Sur 384 observations entre 2017 et mars 2022, les satellites ont détecté des pics d’émission de méthane à 188 reprises. Ils ont également mesuré que les panaches étaient les plus intenses entre 2017 et 2020. De 1984 à 2017 – une période où la qualité des données satellitaires était limitée, rendant les fuites plus difficiles à voir – il y a eu 35 jours où des panaches de méthane ont pu être repérés. Les chercheurs précisent que plusieurs autres sites algériens émettent massivement du méthane. Tout comme les industries pétrolière et gazière dans nombre de pays.
Mauvaise volonté d’Alger
Le plus fort taux d’émission remonte au 21 novembre 2021 avec un rejet d’environ 4,5 tonnes par heure. Au total, les auteurs de l’étude estiment que Hassi R’Mel a émis 939 000 tonnes de méthane en 2021. Soit une hausse de 67% sur un an, selon une étude de l’agence Bloomberg. À titre de comparaison, les émissions de méthane l’année dernière sont équivalentes à celle de 17 millions de voitures américaines, selon la même enquête.

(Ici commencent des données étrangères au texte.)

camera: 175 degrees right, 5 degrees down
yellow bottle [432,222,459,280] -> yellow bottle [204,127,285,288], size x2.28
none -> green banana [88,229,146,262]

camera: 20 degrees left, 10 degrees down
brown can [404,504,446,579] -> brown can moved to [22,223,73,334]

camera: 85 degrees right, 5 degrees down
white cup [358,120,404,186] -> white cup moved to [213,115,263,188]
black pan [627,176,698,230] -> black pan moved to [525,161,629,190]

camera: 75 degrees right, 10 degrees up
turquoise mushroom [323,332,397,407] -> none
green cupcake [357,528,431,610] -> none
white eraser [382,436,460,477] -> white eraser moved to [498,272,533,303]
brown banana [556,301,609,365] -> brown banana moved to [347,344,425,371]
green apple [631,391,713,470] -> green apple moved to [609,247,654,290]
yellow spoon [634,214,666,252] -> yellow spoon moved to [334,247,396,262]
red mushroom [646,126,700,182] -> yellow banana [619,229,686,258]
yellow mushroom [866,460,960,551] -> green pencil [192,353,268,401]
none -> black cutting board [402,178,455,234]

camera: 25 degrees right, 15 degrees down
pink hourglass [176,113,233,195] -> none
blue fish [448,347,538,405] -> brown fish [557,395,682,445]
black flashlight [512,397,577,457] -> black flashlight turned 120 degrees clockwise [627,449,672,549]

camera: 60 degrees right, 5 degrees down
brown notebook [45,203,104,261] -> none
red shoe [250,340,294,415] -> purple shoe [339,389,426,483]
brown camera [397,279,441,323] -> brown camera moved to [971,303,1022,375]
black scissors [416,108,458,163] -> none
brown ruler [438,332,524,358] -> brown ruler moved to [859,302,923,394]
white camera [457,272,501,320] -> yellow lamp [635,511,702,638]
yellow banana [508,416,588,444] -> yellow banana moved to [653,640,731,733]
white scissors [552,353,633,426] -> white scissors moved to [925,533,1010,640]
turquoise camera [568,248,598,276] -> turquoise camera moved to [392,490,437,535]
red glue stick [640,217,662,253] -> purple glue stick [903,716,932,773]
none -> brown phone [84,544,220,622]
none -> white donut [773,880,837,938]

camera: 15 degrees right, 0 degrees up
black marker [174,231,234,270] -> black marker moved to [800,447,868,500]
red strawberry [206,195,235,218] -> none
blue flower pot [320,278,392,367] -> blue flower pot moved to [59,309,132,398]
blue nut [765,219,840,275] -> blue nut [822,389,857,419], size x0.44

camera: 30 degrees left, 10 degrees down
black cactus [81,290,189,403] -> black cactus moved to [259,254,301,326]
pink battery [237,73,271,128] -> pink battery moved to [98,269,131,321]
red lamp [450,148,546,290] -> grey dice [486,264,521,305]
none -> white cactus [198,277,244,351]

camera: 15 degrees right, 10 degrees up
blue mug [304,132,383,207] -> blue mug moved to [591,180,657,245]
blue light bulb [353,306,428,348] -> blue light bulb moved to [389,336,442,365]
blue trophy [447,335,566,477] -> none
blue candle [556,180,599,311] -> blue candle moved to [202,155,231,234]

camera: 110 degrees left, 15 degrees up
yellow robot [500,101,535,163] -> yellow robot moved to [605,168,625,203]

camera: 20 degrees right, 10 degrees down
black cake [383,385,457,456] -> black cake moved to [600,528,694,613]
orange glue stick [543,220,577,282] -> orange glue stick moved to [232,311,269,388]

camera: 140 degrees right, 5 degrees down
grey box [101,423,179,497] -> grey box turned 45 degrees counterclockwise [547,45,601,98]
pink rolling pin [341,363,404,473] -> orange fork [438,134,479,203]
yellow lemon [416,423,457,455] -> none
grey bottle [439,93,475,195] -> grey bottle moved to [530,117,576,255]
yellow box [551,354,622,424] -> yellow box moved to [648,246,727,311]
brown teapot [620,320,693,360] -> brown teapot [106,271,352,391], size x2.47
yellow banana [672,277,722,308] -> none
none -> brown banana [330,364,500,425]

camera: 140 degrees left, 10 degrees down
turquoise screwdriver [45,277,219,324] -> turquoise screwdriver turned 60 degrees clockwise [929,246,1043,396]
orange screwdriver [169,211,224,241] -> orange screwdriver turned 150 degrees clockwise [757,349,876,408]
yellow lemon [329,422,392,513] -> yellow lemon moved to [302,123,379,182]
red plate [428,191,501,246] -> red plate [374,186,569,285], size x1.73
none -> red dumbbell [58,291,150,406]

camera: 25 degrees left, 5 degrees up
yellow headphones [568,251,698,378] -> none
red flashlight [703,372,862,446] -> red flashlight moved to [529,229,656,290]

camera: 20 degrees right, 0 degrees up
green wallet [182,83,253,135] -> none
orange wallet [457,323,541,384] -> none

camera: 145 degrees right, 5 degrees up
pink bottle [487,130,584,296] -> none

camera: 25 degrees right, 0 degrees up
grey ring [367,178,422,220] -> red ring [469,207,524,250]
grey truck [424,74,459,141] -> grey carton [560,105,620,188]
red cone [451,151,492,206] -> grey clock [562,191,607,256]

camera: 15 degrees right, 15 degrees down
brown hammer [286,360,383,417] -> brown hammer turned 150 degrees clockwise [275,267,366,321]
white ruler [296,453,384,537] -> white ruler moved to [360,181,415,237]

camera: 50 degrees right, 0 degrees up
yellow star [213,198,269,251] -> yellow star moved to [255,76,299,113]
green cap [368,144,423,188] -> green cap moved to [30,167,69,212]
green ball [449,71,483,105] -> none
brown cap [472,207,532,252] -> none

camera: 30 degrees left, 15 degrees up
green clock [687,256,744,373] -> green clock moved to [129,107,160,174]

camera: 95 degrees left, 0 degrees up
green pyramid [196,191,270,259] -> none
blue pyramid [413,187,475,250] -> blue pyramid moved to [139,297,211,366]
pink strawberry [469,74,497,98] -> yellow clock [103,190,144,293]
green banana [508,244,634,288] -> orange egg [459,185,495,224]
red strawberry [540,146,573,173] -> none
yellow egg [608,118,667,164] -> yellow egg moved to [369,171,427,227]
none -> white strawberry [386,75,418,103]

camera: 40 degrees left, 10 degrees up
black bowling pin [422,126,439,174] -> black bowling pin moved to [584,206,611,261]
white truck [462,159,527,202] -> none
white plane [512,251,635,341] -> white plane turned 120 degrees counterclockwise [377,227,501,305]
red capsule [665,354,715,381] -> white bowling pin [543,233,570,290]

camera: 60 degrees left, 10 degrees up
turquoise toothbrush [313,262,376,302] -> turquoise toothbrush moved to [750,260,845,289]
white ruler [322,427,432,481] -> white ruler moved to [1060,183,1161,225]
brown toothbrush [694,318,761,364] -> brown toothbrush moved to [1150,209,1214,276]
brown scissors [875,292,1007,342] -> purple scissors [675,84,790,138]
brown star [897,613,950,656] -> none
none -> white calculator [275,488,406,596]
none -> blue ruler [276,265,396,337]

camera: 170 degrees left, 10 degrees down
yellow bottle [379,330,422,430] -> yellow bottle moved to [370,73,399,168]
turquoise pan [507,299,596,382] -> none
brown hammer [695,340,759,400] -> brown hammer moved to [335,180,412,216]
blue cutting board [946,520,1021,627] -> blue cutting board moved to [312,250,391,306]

Si elle n’est pas la seule à rejeter massivement du méthane dans l’atmosphère, l’industrie algérienne des hydrocarbures fait preuve de mauvaise volonté pour agir sur la question. Le pays n’a pas voulu s’engager dans des initiatives visant à réduire ces émissions nocives pour le climat. Lors de la récente conférence des Nations Unies sur le climat à Glasgow, Alger a refusé de se joindre à 105 autres pays pour signer un engagement à réduire les émissions de méthane de 30 % d’ici 2030.